Roger tem bastante afinidade com a Bahia, principalmente com a cidade de Salvador. Se identificando com as lutas do clube a favor das minorias e tem orgulho da sua origem africana, fazendo questão de representar o negro no futebol e na sociedade.
Ele define o Bahia em uma só palavra, “Paixão”. A paixão do torcedor pelo clube e do Esquadrão pelo torcedor.
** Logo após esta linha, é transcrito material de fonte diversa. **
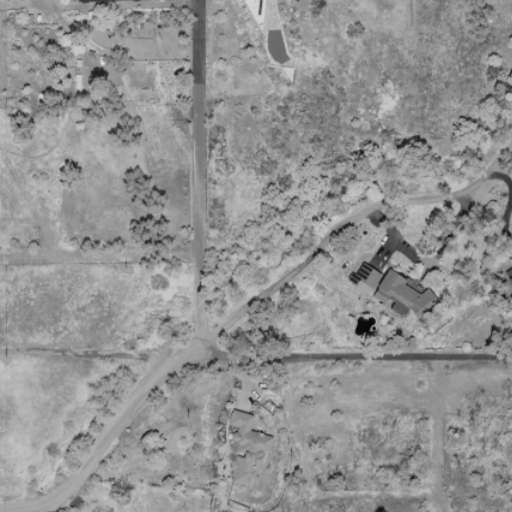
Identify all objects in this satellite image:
building: (240, 1)
building: (124, 2)
road: (201, 170)
road: (500, 213)
road: (341, 234)
building: (362, 278)
building: (510, 290)
building: (401, 295)
road: (86, 353)
road: (225, 358)
building: (245, 448)
road: (43, 506)
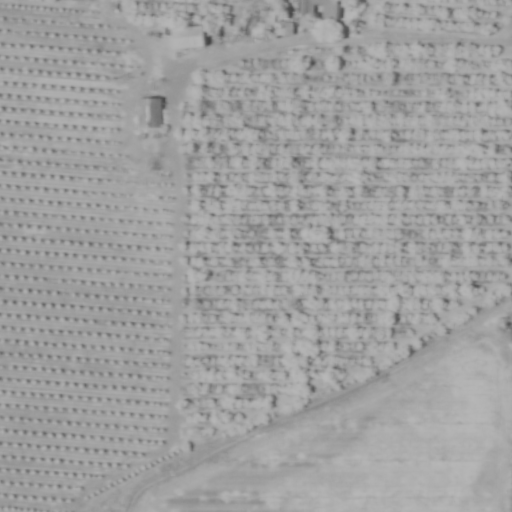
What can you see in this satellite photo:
building: (327, 7)
building: (189, 36)
road: (441, 38)
building: (149, 112)
crop: (256, 255)
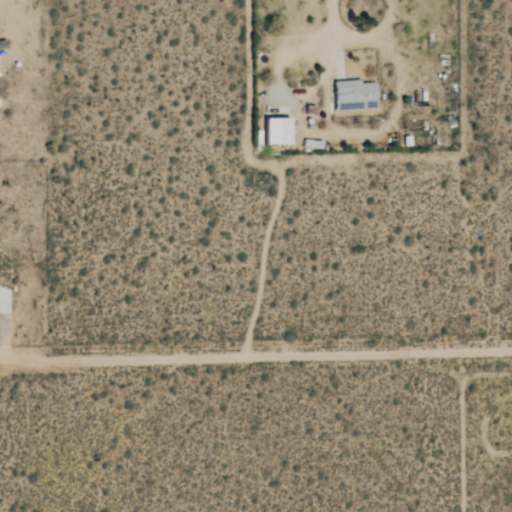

Ele percebe isso internamente nesse primeiro ano de clube, e para ele os profissionais do Tricolor são apaixonados pelo Bahia, por sua história e por sua garra, o que influencia na existência de um ambiente muito saudável dentro do clube.

 

               

                                                                                                                        (Reprodução)
 
 
Mentores
 
Roger tem como pilares da sua construção como treinador de futebol os técnicos de quem ele atuou como Auxiliar. Um deles é o Tite, que hoje é o Técnico da seleção brasileira, com quem Machado trabalhou durante 3 anos. O Renato Gaúcho, que foi quem o convidou a voltar ao Grêmio como Auxiliar em 2011. O Celso Roth, que o ensinou bastante sobre a cultura do trabalho diário. O Felipão, que foi técnico dele, durante sua carreiro de jogador profissional, e o ensinou muito sobre o vestiário de um clube de futebol. E Luxemburgo, que também ensinou muito do que ele sabe, e em determinado momento colocou Roger “debaixo do braço”, segundo suas palavras, orientando e o auxiliando no funcionamento de uma equipe de futebol.

 

               

                                                                                                  (Créditos: Lucas Uebel/Grêmio)
 
 
Considerações Finais


Parabéns a Roger e equipe pelo feito que representa algo importante para qualquer clube de futebol no Brasil, pois significa que está sendo feito um trabalho consistente, e que haverá continuidade de um projeto através da confiança do Esporte Clube Bahia e de toda sua Diretoria.